I ruggenti Anni Sessanta vivono ancora, sul grande schermo e nei cuori dei suoi protagonisti. La rivoluzione culturale di My Generation parte dagli occhi di un Michael Caine commosso, nostalgico, che abbraccia la sua gioventù perduta per condividere il furore di quel decennio. La società classista ed elitaria ha dovuto, suo malgrado, accettare il grido di ribellione di tutti coloro che volevano rompere ogni canone, andare oltre le barriere, per sentirsi finalmente liberi. Tornare a respirare dopo decenni di clausura.

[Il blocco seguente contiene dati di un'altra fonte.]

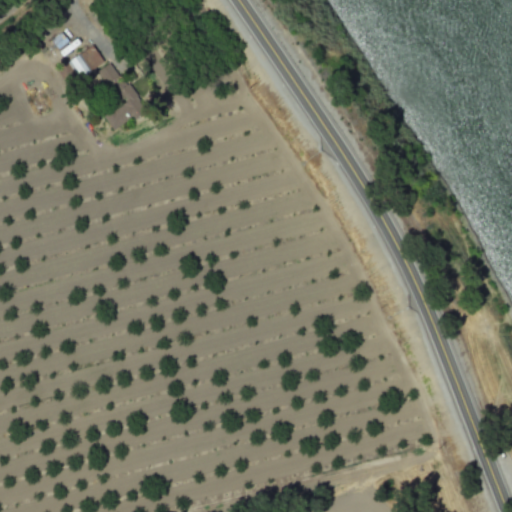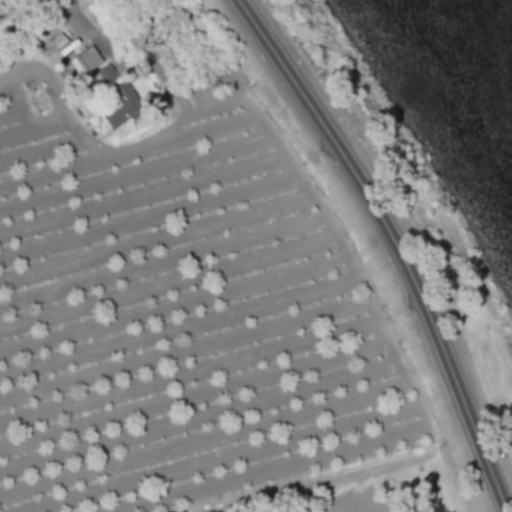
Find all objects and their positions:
road: (10, 8)
river: (504, 13)
road: (79, 15)
building: (84, 60)
building: (84, 61)
building: (118, 96)
building: (118, 97)
road: (392, 243)
crop: (182, 282)
crop: (320, 493)
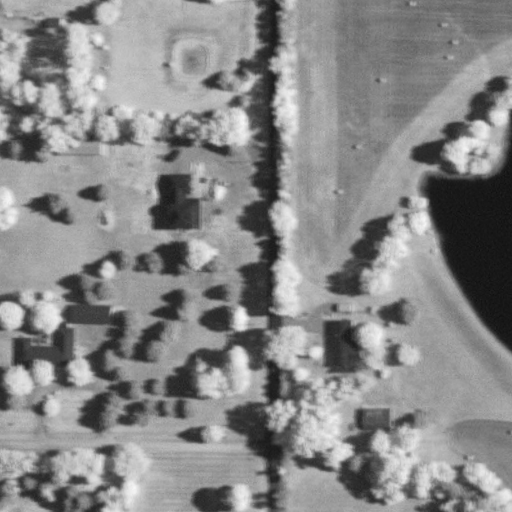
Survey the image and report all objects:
building: (90, 146)
road: (280, 256)
building: (96, 314)
building: (346, 346)
building: (51, 353)
building: (379, 418)
road: (141, 447)
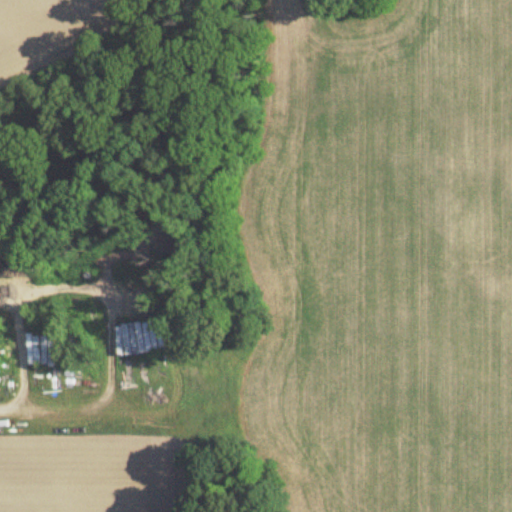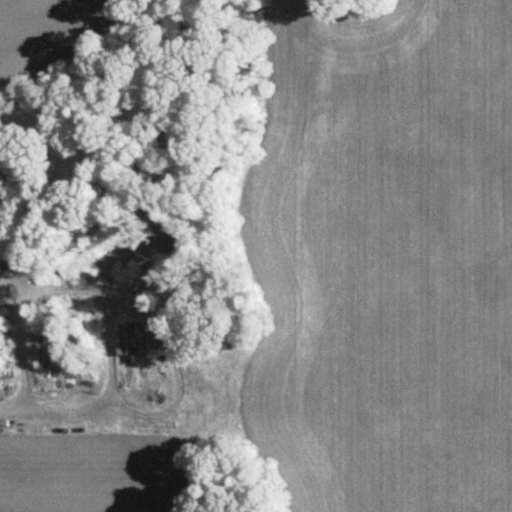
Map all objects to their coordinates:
road: (96, 288)
building: (135, 338)
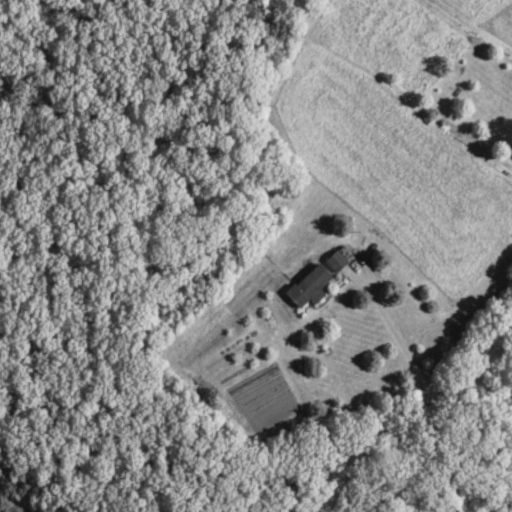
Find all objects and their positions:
building: (336, 264)
building: (308, 290)
road: (401, 346)
road: (422, 427)
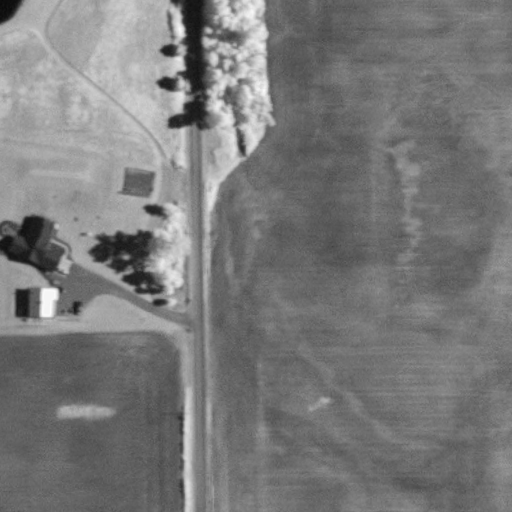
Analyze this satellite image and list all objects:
road: (193, 255)
road: (131, 301)
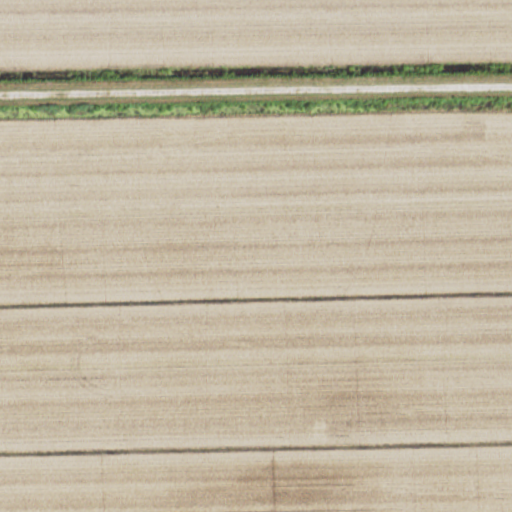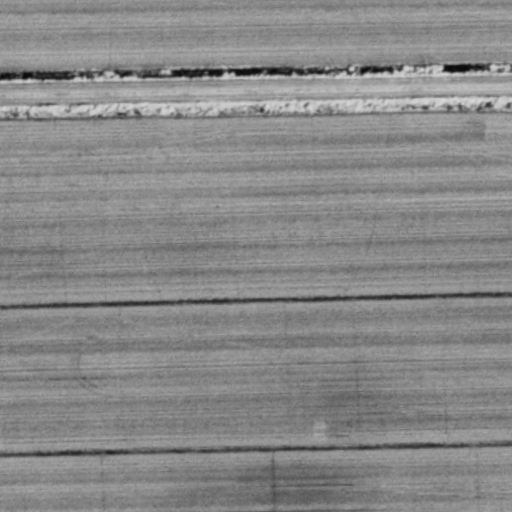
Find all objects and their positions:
crop: (249, 32)
crop: (257, 313)
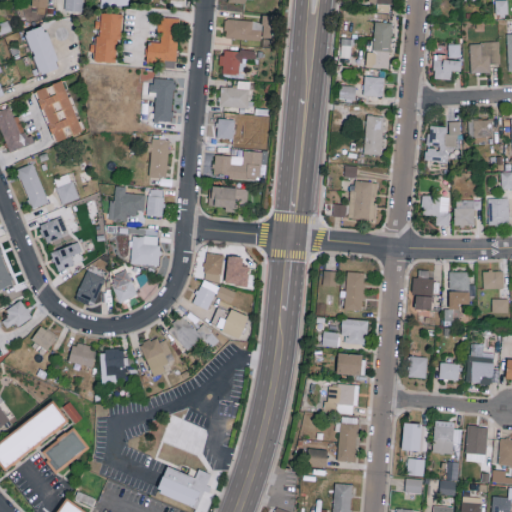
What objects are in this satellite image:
building: (239, 0)
building: (381, 1)
building: (39, 3)
building: (73, 4)
building: (501, 6)
building: (267, 25)
building: (243, 28)
building: (108, 35)
building: (165, 40)
building: (382, 40)
building: (346, 47)
building: (41, 48)
building: (454, 49)
building: (509, 49)
road: (303, 50)
road: (316, 50)
building: (483, 54)
building: (236, 59)
building: (445, 66)
road: (46, 79)
building: (374, 85)
building: (0, 87)
building: (347, 91)
building: (163, 97)
road: (461, 101)
building: (58, 109)
building: (225, 126)
building: (511, 127)
building: (12, 128)
building: (481, 128)
building: (374, 133)
building: (442, 140)
building: (159, 157)
road: (191, 161)
building: (238, 163)
road: (297, 169)
building: (506, 178)
building: (32, 184)
building: (66, 187)
building: (227, 195)
building: (362, 199)
building: (155, 201)
building: (125, 203)
building: (437, 207)
building: (339, 208)
building: (466, 210)
building: (498, 210)
building: (53, 228)
road: (237, 233)
traffic signals: (288, 239)
road: (399, 248)
building: (145, 249)
road: (312, 253)
building: (65, 254)
road: (396, 256)
building: (213, 265)
building: (236, 270)
building: (3, 271)
building: (329, 276)
road: (284, 277)
building: (493, 278)
building: (459, 279)
building: (123, 284)
building: (90, 286)
building: (354, 289)
building: (423, 289)
building: (205, 293)
building: (226, 293)
road: (49, 297)
building: (459, 297)
building: (500, 304)
building: (16, 313)
building: (229, 320)
road: (28, 324)
building: (0, 325)
building: (354, 330)
building: (191, 332)
building: (44, 336)
building: (330, 337)
building: (82, 353)
building: (156, 354)
building: (349, 362)
building: (115, 363)
building: (480, 364)
building: (417, 365)
building: (508, 367)
road: (252, 384)
road: (293, 385)
building: (341, 397)
road: (165, 407)
road: (447, 407)
road: (264, 415)
building: (3, 416)
parking lot: (167, 420)
building: (30, 432)
building: (411, 435)
building: (445, 435)
building: (347, 437)
road: (214, 441)
building: (476, 442)
building: (64, 446)
building: (505, 449)
building: (316, 456)
building: (415, 465)
building: (453, 469)
building: (183, 484)
building: (413, 484)
building: (447, 486)
building: (185, 487)
road: (44, 490)
building: (341, 497)
building: (502, 502)
building: (470, 503)
road: (121, 505)
building: (69, 506)
building: (442, 508)
building: (280, 509)
road: (1, 510)
building: (404, 510)
building: (277, 511)
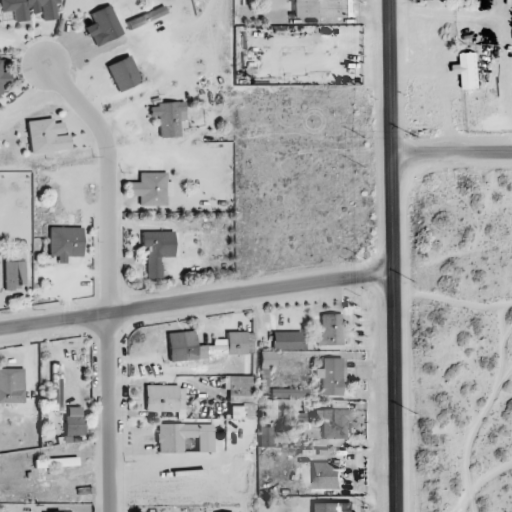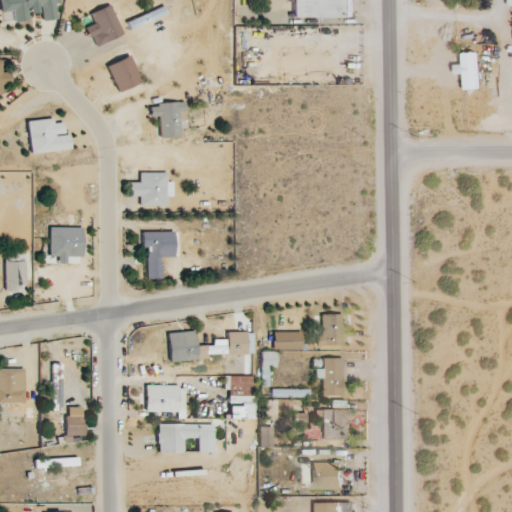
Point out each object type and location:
building: (28, 9)
building: (320, 9)
building: (144, 18)
building: (101, 26)
building: (468, 70)
building: (121, 74)
building: (0, 84)
building: (167, 119)
building: (44, 137)
road: (450, 166)
building: (148, 189)
building: (63, 245)
building: (154, 252)
road: (389, 255)
building: (12, 271)
road: (111, 275)
road: (194, 304)
building: (329, 331)
building: (205, 346)
building: (264, 367)
building: (328, 377)
building: (10, 386)
building: (53, 387)
building: (288, 394)
building: (238, 396)
building: (163, 400)
building: (331, 424)
building: (71, 429)
building: (263, 437)
building: (181, 438)
building: (53, 463)
building: (324, 476)
building: (333, 507)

Caine ricorda Londra, i suoi colori e le avventure di un passato che ha cambiato il mondo. A otto anni voleva recitare, ma le luci della ribalta erano lontane dalla mente. Il suo vero nome era Maurice Joseph Miklewhite Jr. Troppo lungo, impronunciabile. Fu Humphrey Bogart a ispirarlo. Un giorno vide la locandina de L’ammutinamento del Caine che svettava su Leicester Square, e non ci pensò due volte ad aggiungere un Caine dopo il Michael. Era il 1954, e in poco più di due lustri si sarebbe scatenato il finimondo.
My Generation è un documentario dinamico, travolgente: ottantacinque minuti di psichedelia e fermenti. Si divide in tre atti, che descrivono la voglia di esplodere, le prime vittorie e il cambio di percezione di un’Inghilterra che vuole rovesciare ogni certezza. Non è vero che i figli degli operai non possono studiare. Le ragazze possono avere i capelli corti e i maschi delle fluenti chiome. Le gonne si accorciano, l’amore fisico vince sulla repressione e la musica sconvolge le vecchie generazioni.